Spicy food doesn’t always have to equal hot. Playing with spices while cooking can transform virtually any dish with interesting new aromas, kicking up the heat and other flavours while also adding vibrant fragrances and colour. For very different takes on “spice”, these three chefs share their secrets for cooking spicy food and extracting flavours to surprise and delight your palate.

Chef Vano Sikov – Bull & Finch Bar

At the Bull & Finch Bar, their famous Volcano chicken wings are so hot they require a waiver, and come with their own cautionary note. While chef and owner, Vano Sikov, says the sauce behind his intense tear-inducing, lip-burning chicken wings recipe is bought (he uses Dave’s Gourmet Insanity Hot Sauce as a base), his secret to the scorching flavour is in double-cooking the wings with the sauce to intensify the heat. “We put the chicken wings in the oven until they’re about 50 to 70 percent done, then add the sauce and it goes back in the oven,” says Chef Sikov. “When you reheat the spices, it gets hotter. Always do a notch less than what you want. You can always add spice but it’s harder to take it out.”

Sikov says his go-to dried spices for heat are crushed chili peppers, paprika, cayenne and Cajun seasoning. For freshness, they should always be stored away from light and in air-tight containers to help preserve the flavours and aromas.

Recipe: Volcano Chicken Wings

Chef Vikram Vij – Vij’s

It seems like no other country uses a wider range of spices than India, so who better to ask about spices than one of North America’s top Indian chefs himself — Vikram Vij of Vij’s in Vancouver.

“Spices are to me what notes are to a musician,” he says. “My cloves and cinnamon, ginger and garlic, and spinach sing to me the same way notes sing to a musician.”
Spices never lose their flavour over time, so the ‘wow factor’, as Vij calls it, comes from the harmony in how multiple spices come together in the cooking process. “One of the biggest mistakes people make with spice is that they think they should add them all at once,” he says. “Spices need to be layered.”

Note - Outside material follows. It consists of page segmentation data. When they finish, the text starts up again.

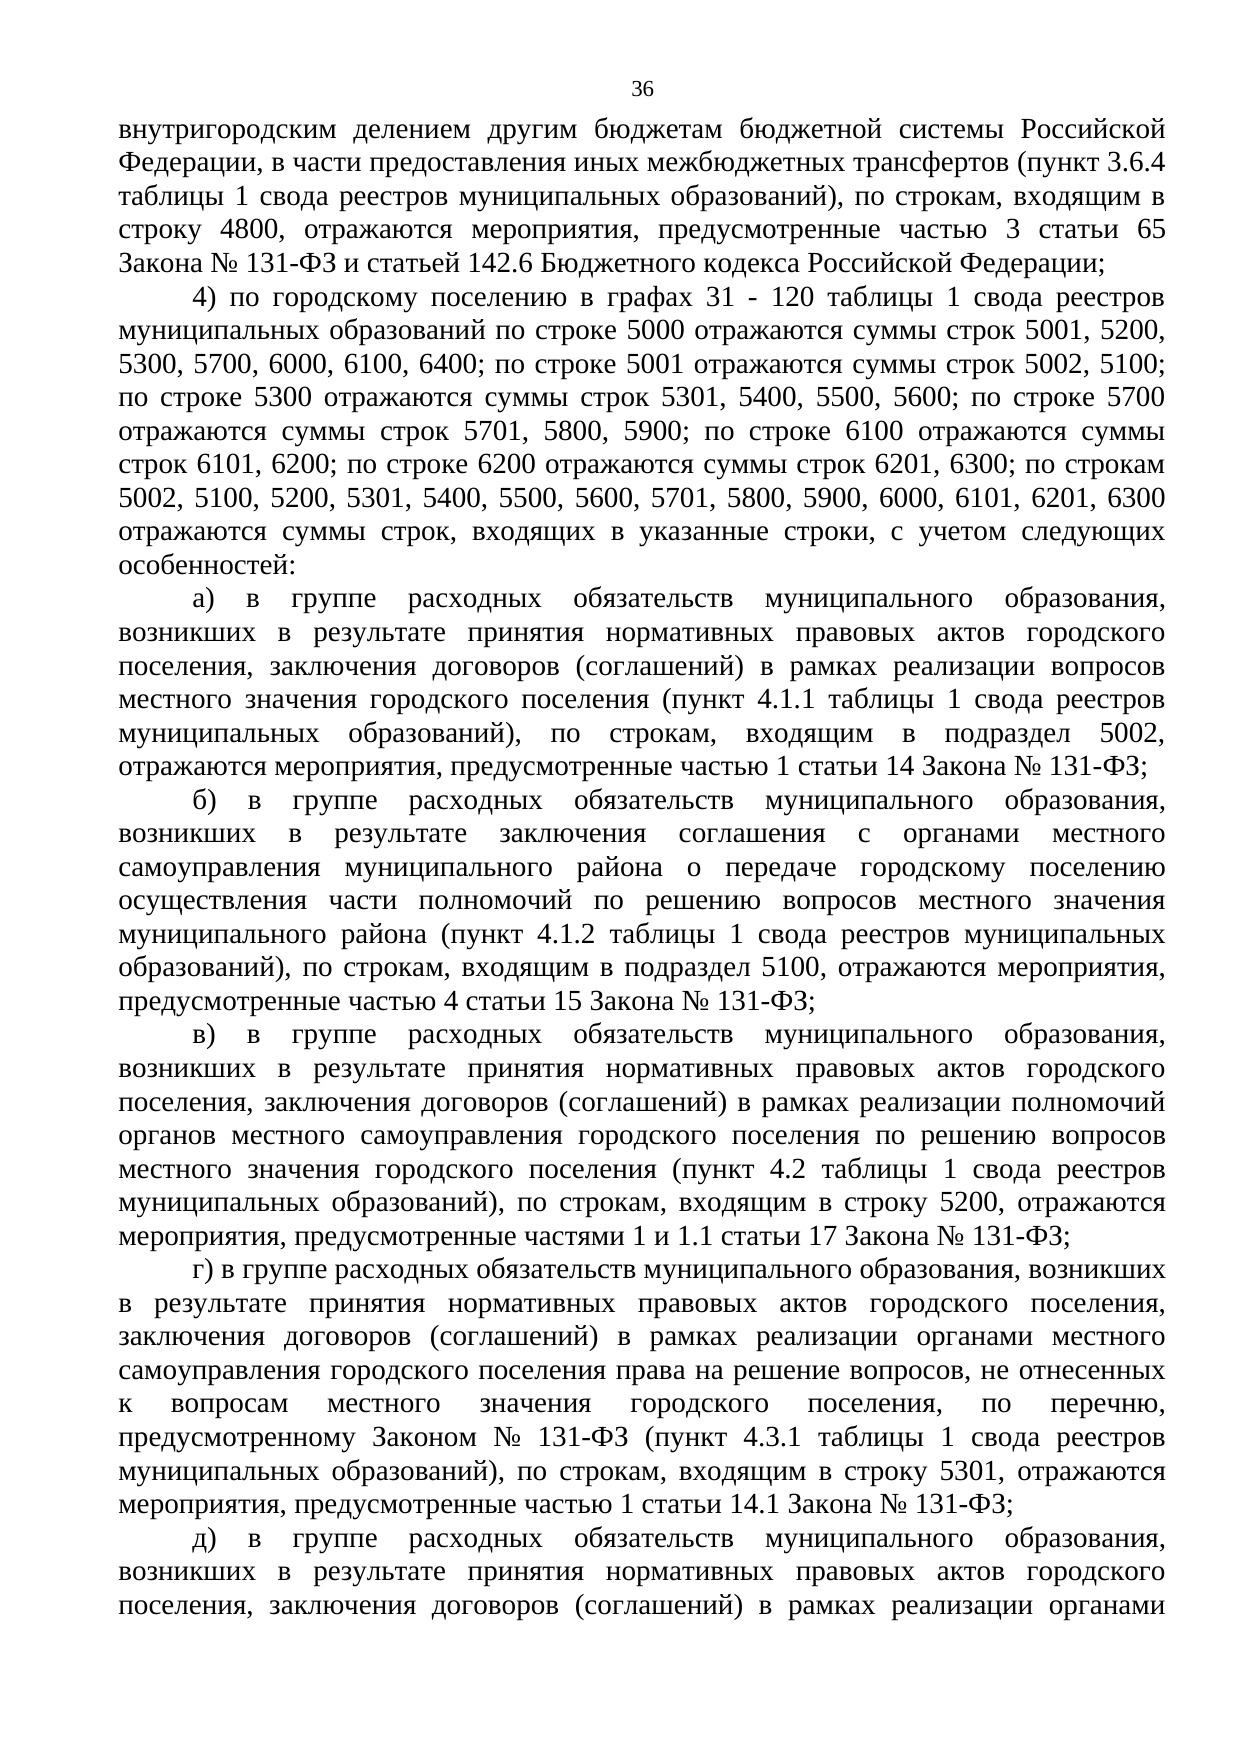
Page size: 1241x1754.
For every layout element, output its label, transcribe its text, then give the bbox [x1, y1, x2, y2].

text б) в группе расходных обязательств муниципального образования, возникших в результате заключения соглашения с органами местного самоуправления муниципального района о передаче городскому поселению осуществления части полномочий по решению вопросов местного значения муниципального района (пункт 4.1.2 таблицы 1 свода реестров муниципальных образований), по строкам, входящим в подраздел 5100, отражаются мероприятия, предусмотренные частью 4 статьи 15 Закона № 131-ФЗ; [118, 782, 1167, 1017]
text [118, 1520, 1167, 1620]
text а) в группе расходных обязательств муниципального образования, возникших в результате принятия нормативных правовых актов городского поселения, заключения договоров (соглашений) в рамках реализации вопросов местного значения городского поселения (пункт 4.1.1 таблицы 1 свода реестров муниципальных образований), по строкам, входящим в подраздел 5002, отражаются мероприятия, предусмотренные частью 1 статьи 14 Закона № 131-ФЗ; [118, 581, 1167, 782]
text г) в группе расходных обязательств муниципального образования, возникших в результате принятия нормативных правовых актов городского поселения, заключения договоров (соглашений) в рамках реализации органами местного самоуправления городского поселения права на решение вопросов, не отнесенных к вопросам местного значения городского поселения, по перечню, предусмотренному Законом № 131-ФЗ (пункт 4.3.1 таблицы 1 свода реестров муниципальных образований), по строкам, входящим в строку 5301, отражаются мероприятия, предусмотренные частью 1 статьи 14.1 Закона № 131-ФЗ; [118, 1251, 1167, 1520]
text 4) по городскому поселению в графах 31 - 120 таблицы 1 свода реестров муниципальных образований по строке 5000 отражаются суммы строк 5001, 5200, 5300, 5700, 6000, 6100, 6400; по строке 5001 отражаются суммы строк 5002, 5100; по строке 5300 отражаются суммы строк 5301, 5400, 5500, 5600; по строке 5700 отражаются суммы строк 5701, 5800, 5900; по строке 6100 отражаются суммы строк 6101, 6200; по строке 6200 отражаются суммы строк 6201, 6300; по строкам 5002, 5100, 5200, 5301, 5400, 5500, 5600, 5701, 5800, 5900, 6000, 6101, 6201, 6300 отражаются суммы строк, входящих в указанные строки, с учетом следующих особенностей: [118, 279, 1167, 581]
text в) в группе расходных обязательств муниципального образования, возникших в результате принятия нормативных правовых актов городского поселения, заключения договоров (соглашений) в рамках реализации полномочий органов местного самоуправления городского поселения по решению вопросов местного значения городского поселения (пункт 4.2 таблицы 1 свода реестров муниципальных образований), по строкам, входящим в строку 5200, отражаются мероприятия, предусмотренные частями 1 и 1.1 статьи 17 Закона № 131-ФЗ; [118, 1017, 1167, 1251]
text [118, 111, 1167, 279]
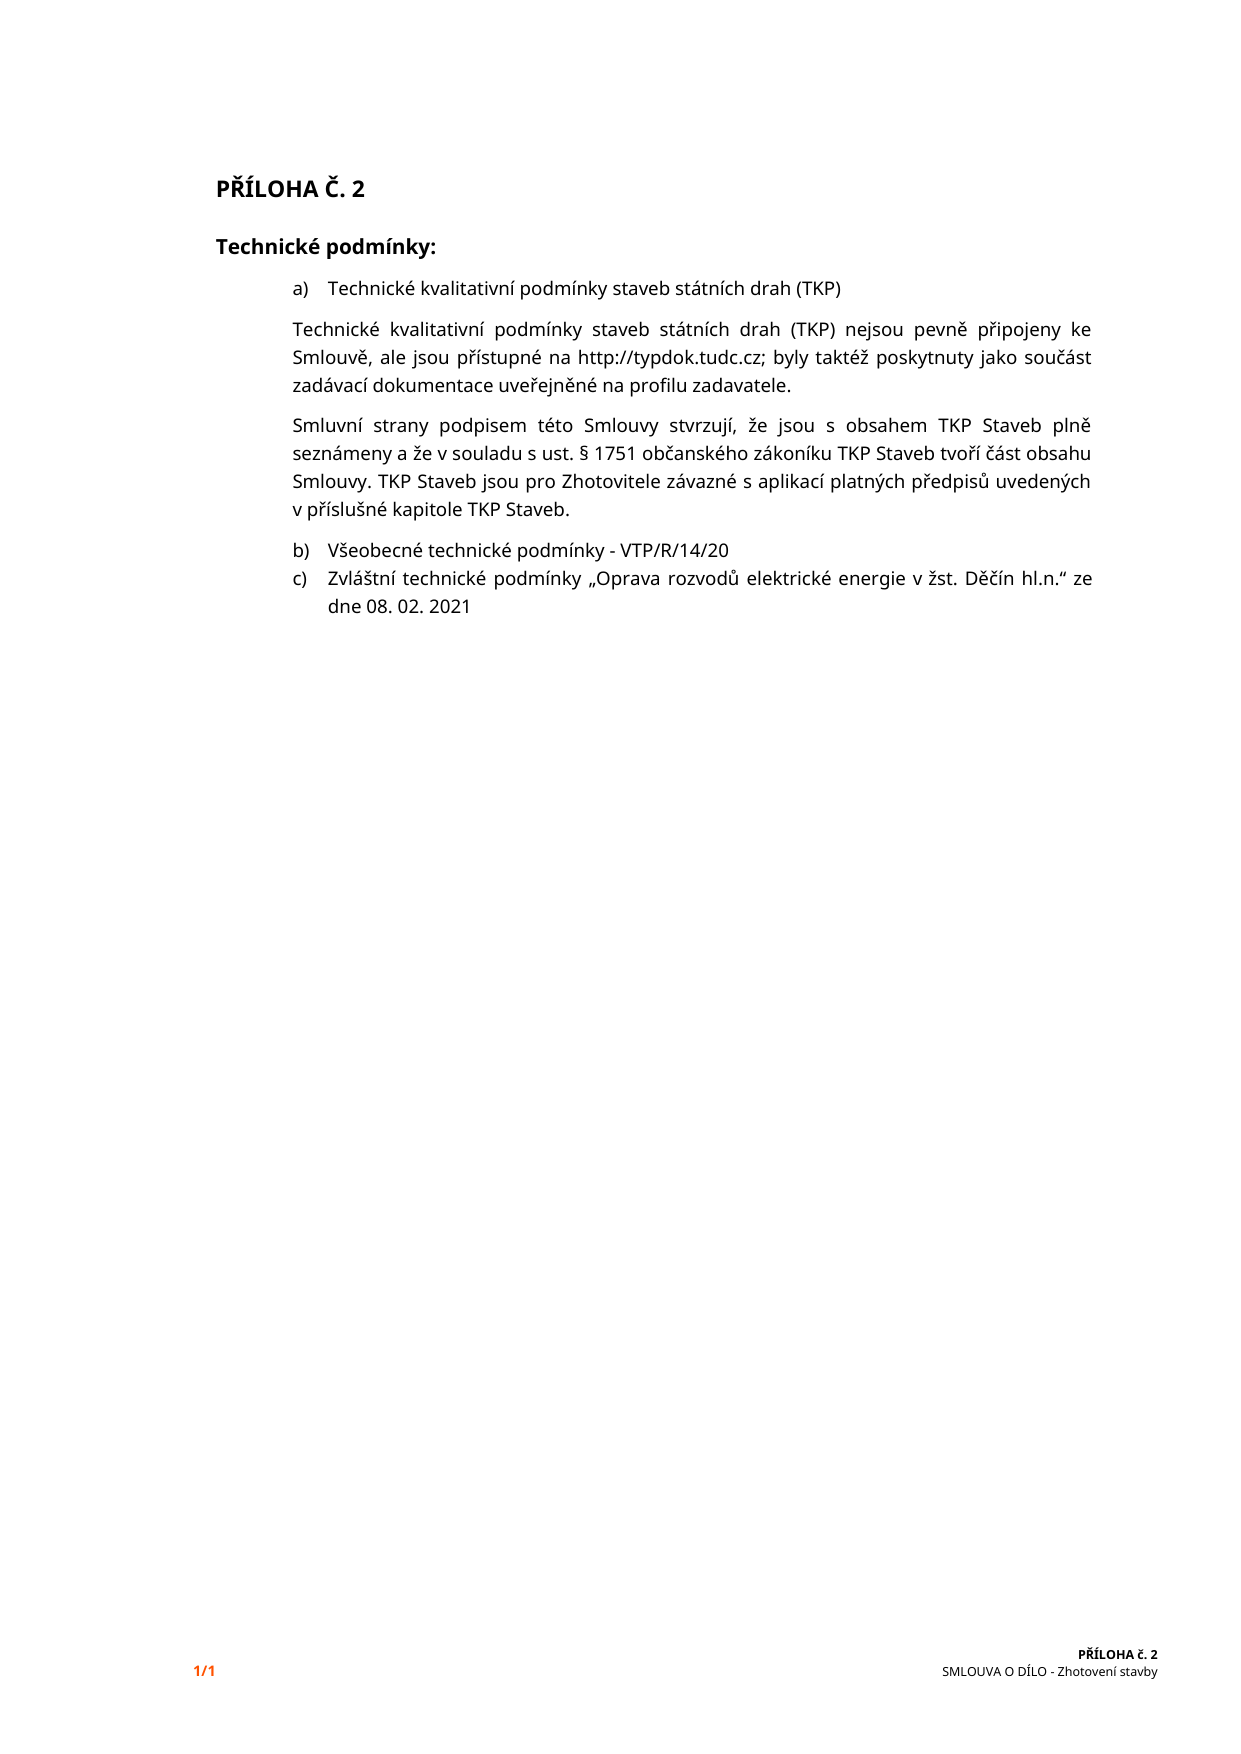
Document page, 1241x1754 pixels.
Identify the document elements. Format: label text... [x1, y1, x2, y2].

text Příloha č. 2 [216, 172, 1093, 204]
text Všeobecné technické podmínky - VTP/R/14/20 [292, 537, 1093, 563]
list Technické kvalitativní podmínky staveb státních drah (TKP) [292, 276, 1093, 301]
text Technické podmínky: [216, 232, 1093, 260]
text Smluvní strany podpisem této Smlouvy stvrzují, že jsou s obsahem TKP Staveb plně seznámeny a že v souladu s ust. § 1751 občanského zákoníku TKP Staveb tvoří část obsahu Smlouvy. TKP Staveb jsou pro Zhotovitele závazné s aplikací platných předpisů uvedených v příslušné kapitole TKP Staveb. [292, 413, 1093, 522]
text Zvláštní technické podmínky „Oprava rozvodů elektrické energie v žst. Děčín hl.n.“ ze dne 08. 02. 2021 [292, 565, 1093, 619]
text Technické kvalitativní podmínky staveb státních drah (TKP) nejsou pevně připojeny ke Smlouvě, ale jsou přístupné na http://typdok.tudc.cz; byly taktéž poskytnuty jako součást zadávací dokumentace uveřejněné na profilu zadavatele. [292, 316, 1093, 398]
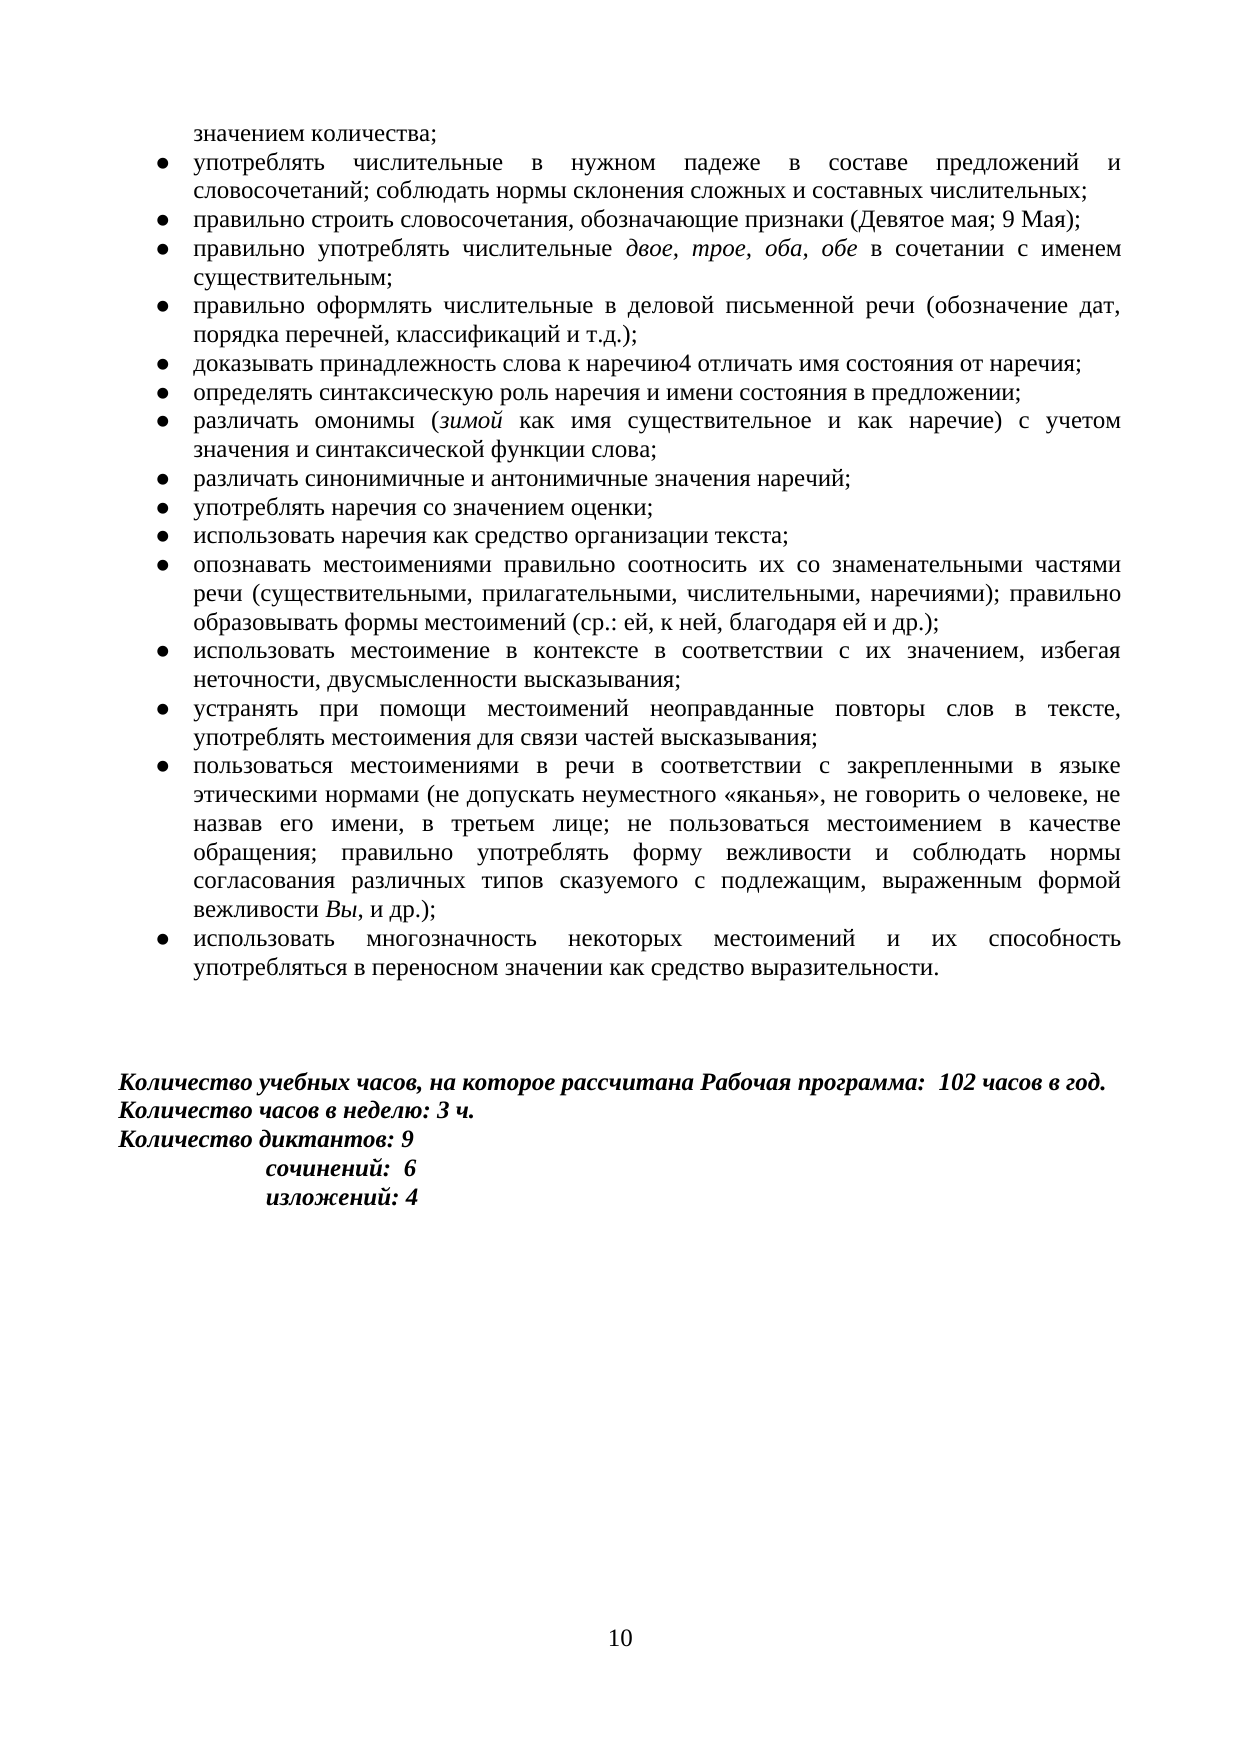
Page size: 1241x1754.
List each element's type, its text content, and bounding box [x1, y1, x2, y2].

Chef Vij advises to add whole spices first, then ground spices afterwards, explaining that whole spices take a bit longer to break down than ground spices. He says while spicy foods should not be leaving your palate on fire, “by the time you are finished with your meal, you should have a bit of sweat on your forehead and your back. You should be warm from the inside out.”

Recipe: Vij’s Lamb Popsicles with Fenugreek Curry

Chef Cody Willis – Native Tongues Taqueria

Mexican food has a reputation for being very spicy — after all, one of the basic ingredients in most dishes is the chili pepper. Chef Cody Willis, owner of Native Tongues Taqueria, describes Mexican food as a very ingredient- and technique-driven cuisine. At the restaurant, he uses a chili puree, a combination of four different chili peppers.
“We use the chili puree for our chorizo, as a rub or marinade for different proteins and meats, and we add it to salsa roja for a spicy component,” he says. “We even add it to soup for a pozole.”

In dried or fresh chili, the seeds are the spiciest part, so remove those first if you don’t want things too spicy, says Chef Willis. If you happen to over-spice, make a bigger batch or figure out complementary ingredients to balance it out the spice level. “Sweetness helps counteract spiciness,” he says. Depending on the dish, “you can always add in more coconut or cream as those also act as cooling agents.”